**Text block**

-*-*-

Acquired Capsular/Striatal Aphasia in Childhood

Author Affiliations

From the Departments of Pediatrics (Drs Aram and Rekate), Neurology (Drs Aram and Rose), and Neurosurgery (Dr Rekate), University Hospitals of Cleveland, Case Western Reserve University, and Department of Hearing and Speech Sciences, University of Maryland, College Park (Dr Whitaker).

Arch Neurol. 1983;40(10):614-617. doi:10.1001/archneur.1983.04050090050007

• We studied a case of language loss caused by an acquired vascular lesion in the putamen, anterior limb of the internal capsule, and lateral aspect of the head of the caudate nucleus in a 7-year-old right-handed girl. Acute right-sided hemiplegia, mutism, oral apraxia, and disturbance in language comprehension but no dysarthria were present. During recovery, a nonfluent aphasia with anomia was evident. After six months, only mild hemiparesis and minor spelling difficulties persisted. We compared this patient with an 11-year-old right-handed girl with rightsided hemiparesis and dysarthria but no language loss following a lesion in the globus pallidus, a portion of the posterior limb of the internal capsule, and the body of the caudate. The presence of a language disturbance in the first but not the second patient was attributed to the difference in lesion location. The symptoms and lesions were similar to those in recent reports of adult patients. To our knowledge, this is the first report of these findings in a child with a left-hemisphere lesion.

-*-*-

**Entries shown**
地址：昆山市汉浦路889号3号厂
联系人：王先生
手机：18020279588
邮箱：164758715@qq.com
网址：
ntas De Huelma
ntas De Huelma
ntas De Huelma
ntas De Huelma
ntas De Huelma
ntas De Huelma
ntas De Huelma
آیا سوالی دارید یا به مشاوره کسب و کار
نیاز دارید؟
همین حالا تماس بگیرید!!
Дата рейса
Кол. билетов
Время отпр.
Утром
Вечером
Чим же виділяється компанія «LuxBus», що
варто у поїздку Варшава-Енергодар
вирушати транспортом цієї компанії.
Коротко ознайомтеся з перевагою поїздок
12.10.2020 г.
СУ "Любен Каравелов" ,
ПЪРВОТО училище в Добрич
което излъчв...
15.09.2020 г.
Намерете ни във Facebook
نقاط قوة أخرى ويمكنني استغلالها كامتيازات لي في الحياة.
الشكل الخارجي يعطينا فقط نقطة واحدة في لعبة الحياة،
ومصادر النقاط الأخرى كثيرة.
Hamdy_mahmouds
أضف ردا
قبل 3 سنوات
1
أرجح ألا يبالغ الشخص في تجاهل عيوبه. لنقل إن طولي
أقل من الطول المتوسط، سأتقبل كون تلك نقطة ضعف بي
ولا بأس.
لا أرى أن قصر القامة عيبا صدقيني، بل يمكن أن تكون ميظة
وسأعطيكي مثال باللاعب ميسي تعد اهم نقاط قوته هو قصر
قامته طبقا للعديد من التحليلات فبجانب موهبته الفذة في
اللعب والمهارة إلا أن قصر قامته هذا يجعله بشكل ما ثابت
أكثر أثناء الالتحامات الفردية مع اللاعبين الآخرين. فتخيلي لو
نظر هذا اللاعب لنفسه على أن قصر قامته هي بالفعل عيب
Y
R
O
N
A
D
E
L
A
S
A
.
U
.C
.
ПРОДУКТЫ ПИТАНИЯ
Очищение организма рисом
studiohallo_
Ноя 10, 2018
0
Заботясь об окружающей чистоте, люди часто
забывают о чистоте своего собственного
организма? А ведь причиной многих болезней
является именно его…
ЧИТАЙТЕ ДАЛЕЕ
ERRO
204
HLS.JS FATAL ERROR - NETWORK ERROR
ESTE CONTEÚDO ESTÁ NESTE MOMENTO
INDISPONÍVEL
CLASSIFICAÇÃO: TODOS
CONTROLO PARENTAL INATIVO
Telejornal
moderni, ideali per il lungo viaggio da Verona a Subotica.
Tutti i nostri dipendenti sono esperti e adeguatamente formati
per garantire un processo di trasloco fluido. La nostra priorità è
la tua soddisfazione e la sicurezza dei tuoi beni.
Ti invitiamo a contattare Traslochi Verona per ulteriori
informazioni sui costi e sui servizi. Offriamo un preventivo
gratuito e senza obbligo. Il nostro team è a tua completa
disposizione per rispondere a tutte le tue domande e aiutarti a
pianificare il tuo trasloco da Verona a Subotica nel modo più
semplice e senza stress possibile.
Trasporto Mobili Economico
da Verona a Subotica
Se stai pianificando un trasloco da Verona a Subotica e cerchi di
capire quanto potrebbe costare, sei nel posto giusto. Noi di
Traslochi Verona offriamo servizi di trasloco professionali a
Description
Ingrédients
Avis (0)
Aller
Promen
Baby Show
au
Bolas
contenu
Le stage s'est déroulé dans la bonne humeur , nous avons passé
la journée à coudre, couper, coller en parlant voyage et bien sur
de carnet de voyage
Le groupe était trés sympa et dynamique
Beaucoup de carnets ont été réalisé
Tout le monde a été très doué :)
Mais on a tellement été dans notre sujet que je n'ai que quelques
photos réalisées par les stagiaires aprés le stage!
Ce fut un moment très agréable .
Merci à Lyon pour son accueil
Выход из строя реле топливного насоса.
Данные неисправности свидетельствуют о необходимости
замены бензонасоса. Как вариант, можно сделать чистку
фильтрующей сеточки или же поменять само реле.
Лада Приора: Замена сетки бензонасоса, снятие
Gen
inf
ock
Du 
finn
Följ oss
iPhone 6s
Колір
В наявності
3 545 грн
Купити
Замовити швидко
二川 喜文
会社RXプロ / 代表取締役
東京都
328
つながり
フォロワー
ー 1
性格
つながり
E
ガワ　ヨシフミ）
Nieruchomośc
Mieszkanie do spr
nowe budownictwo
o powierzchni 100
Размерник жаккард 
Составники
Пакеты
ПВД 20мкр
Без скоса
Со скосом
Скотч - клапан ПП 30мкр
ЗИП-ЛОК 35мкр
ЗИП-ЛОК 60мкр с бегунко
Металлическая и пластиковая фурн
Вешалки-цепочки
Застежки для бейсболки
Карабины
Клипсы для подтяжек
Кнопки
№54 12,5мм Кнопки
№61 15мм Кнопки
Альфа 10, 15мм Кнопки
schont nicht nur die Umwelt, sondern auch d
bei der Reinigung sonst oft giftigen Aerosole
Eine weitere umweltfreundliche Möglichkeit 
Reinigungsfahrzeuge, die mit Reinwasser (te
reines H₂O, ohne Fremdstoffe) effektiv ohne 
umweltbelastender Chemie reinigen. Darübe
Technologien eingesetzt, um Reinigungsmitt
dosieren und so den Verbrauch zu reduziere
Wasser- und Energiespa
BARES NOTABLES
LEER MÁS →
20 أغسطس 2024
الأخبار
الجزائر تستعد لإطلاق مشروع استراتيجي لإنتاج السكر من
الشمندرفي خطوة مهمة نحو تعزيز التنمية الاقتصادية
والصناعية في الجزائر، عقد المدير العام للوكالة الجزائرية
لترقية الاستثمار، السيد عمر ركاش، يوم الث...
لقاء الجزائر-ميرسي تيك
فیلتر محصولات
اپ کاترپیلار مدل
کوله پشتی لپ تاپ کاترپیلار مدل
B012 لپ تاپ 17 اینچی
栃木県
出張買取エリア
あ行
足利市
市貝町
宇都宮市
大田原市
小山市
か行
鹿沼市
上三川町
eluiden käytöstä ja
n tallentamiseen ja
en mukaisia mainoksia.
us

-*-*-

In the summary on childhood capsular/striatal aphasia, what problems were still present in the 7-year-old girl after six months?

**Response to this task**
Only mild hemiparesis and minor spelling difficulties.